Primary pulmonary tumors are extremely rare in the pediatric population; however, sporadic cases of invasive pulmonary adenocarcinoma as a second malignant neoplasm (SMN) have been described in survivors of pediatric cancers. Pediatric patients with rhabdomyosarcoma (RMS) have a particularly increased risk of developing a SMN when compared to the general population, though pulmonary adenocarcinoma has not been previously described in a RMS patient. A 12-year-old female previously treated for stage IV pelvic RMS was found to have a left pulmonary nodule on surveillance computed tomography.
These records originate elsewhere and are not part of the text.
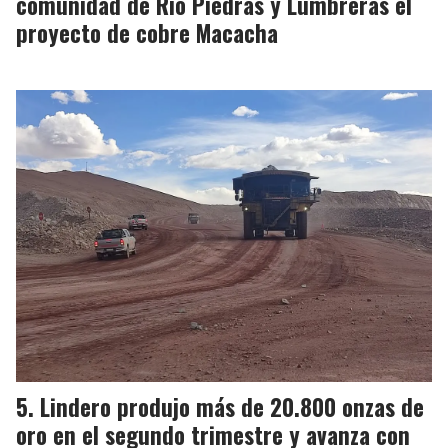
comunidad de Río Piedras y Lumbreras el
proyecto de cobre Macacha
Lindero produjo más de 20.800 onzas de
oro en el segundo trimestre y avanza con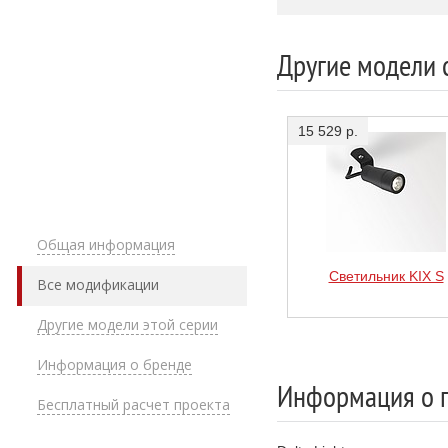
232 10 811
Другие модели 
232 10 
15 529 р.
232 10 811
232 10 811
Общая информация
232 10 
Светильник KIX S
Все модификации
Другие модели этой серии
232 10 811
Информация о бренде
Информация о 
Бесплатный расчет проекта
232 10 811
The nodule was detected 4.25 years after the completion of treatment, which included resection, chemotherapy, and radiation to the abdomen and pelvis. Wedge resection of the pulmonary lesion was performed with negative margins. Histopathological examination revealed minimally invasive adenocarcinoma. Pulmonary adenocarcinoma may rarely present as a SMN in pediatric cancer survivors. The pathogenesis of this association is not yet entirely clear, but may include chemotherapy-induced mutagenesis and/or genetic predisposition. As pulmonary adenocarcinoma may present as a lung lesion radiographically indistinguishable from metastatic RMS, it should be considered in the differential diagnosis of any pediatric RMS survivor presenting with a new pulmonary nodule, especially in cases with late recurrence.